Jung himself gives us an important key concept for unraveling what this section is about. He uses the term ‘a self-regulating system.’ By self-regulating system he essentially means a living being. A living-being is self-regulating while a mechanical system is externally constructed or programmed to regulate itself. A mechanical system doesn’t define its own programming whereas a living being can.

Self-regulating also implies something not necessarily self-evident. We have to ask what is being regulated. We might in the case of temperature say we want to be comfortable, but comfortable is a relative term existing only within specific contexts. Like Goldilocks we don’t want to be too hot or too cold, which means that what we’re regulating is between extremes of opposites, like very hot and very cold.

If this framing of our human psychological problems is accurate then all of a sudden the Taoist texts appear very relevant since they define The Way as flowing through the middle of extreme opposites. According to the Taoist views we find ourselves living in niches or valleys created by impassable mountains, whose unscalable peaks are clouded over and rarely seen by us.

Furthermore, as self-regulating systems who are alive we can’t be content with mechanical formulas. We often find creating harmony within the harsh extremes of life is far more complex than any mechanical solutions can offer. Solutions are frequently entirely individual because they’re relative not only to local contexts but to countless specific decisions in each individual life.

An example of this is visible in the meandering course of rivers. When rivers are misguidedly straightened from their meandering windings, their waters begin to move too quickly resulting in the destruction of their various ecosystems in the process. When a natural river is straightened artificially, flash floods bring trees, rocks and silt speeding through resulting in violent damage to the terrain and water quality, also killing fish and destroying vegetation. By contrast, the naturally meandering river builds up its course through its own processes thus creating natural brakes that regulate the movement of water allowing ecosystems to grow.

Likewise as modern human beings learning under the burdens of accumulated culture we’ve become increasingly self-conscious and dissuaded from simply following our natural instincts. But as our aims have become more abstracted from nature we’ve also become more direct in achieving them.
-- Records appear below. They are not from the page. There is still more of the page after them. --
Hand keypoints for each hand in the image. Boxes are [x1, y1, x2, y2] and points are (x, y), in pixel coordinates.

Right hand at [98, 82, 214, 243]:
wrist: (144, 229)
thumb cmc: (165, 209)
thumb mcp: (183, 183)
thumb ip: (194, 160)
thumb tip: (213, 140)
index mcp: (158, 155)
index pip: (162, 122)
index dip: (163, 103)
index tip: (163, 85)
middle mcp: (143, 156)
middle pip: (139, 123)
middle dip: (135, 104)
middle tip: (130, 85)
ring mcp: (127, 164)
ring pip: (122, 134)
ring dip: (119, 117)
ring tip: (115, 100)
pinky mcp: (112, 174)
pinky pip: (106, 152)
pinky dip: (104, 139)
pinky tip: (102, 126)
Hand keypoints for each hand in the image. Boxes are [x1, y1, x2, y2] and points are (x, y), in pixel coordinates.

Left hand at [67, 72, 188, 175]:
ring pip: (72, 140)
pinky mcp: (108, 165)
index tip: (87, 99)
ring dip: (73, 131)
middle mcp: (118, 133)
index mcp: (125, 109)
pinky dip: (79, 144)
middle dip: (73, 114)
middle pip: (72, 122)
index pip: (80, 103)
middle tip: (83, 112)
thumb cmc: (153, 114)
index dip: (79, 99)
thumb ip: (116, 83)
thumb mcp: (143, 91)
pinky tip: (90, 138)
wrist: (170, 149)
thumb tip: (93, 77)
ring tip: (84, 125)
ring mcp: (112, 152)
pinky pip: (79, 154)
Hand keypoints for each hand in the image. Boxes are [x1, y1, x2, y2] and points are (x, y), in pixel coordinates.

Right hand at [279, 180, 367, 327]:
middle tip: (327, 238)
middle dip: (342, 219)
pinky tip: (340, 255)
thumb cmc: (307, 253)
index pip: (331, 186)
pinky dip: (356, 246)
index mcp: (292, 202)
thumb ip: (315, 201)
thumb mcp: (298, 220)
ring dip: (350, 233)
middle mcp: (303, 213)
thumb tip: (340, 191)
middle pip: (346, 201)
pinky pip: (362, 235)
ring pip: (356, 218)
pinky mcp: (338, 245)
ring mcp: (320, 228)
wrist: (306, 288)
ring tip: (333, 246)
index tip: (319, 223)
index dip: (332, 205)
Similar to the rivers we’ve straightened, we immediately aim to get straight to our goals, unconcerned with the means or particulars of the roads we travel.

As conscious beings we can pursue many different solutions to our problems other than the simply natural ones. But in order to do so we have had to distance ourselves from the compulsions of instincts. This has brought us a measure of freedom but it’s also created many disasters in that we’ve had to learn anew how to regulate ourselves as individuals and as nations consciously rather than naturally.

Some would seek the answers to our current social and individual problems in naturalism, becoming primitives again. Others would seek answers to our problems in short sighted engineering solutions like straightened rivers. I believe however, the solution is to observe the processes and rhythms found equally in nature externally and in our unconscious internally and to consciously channel these rhythms into infinitely creative and sustainable harmonies.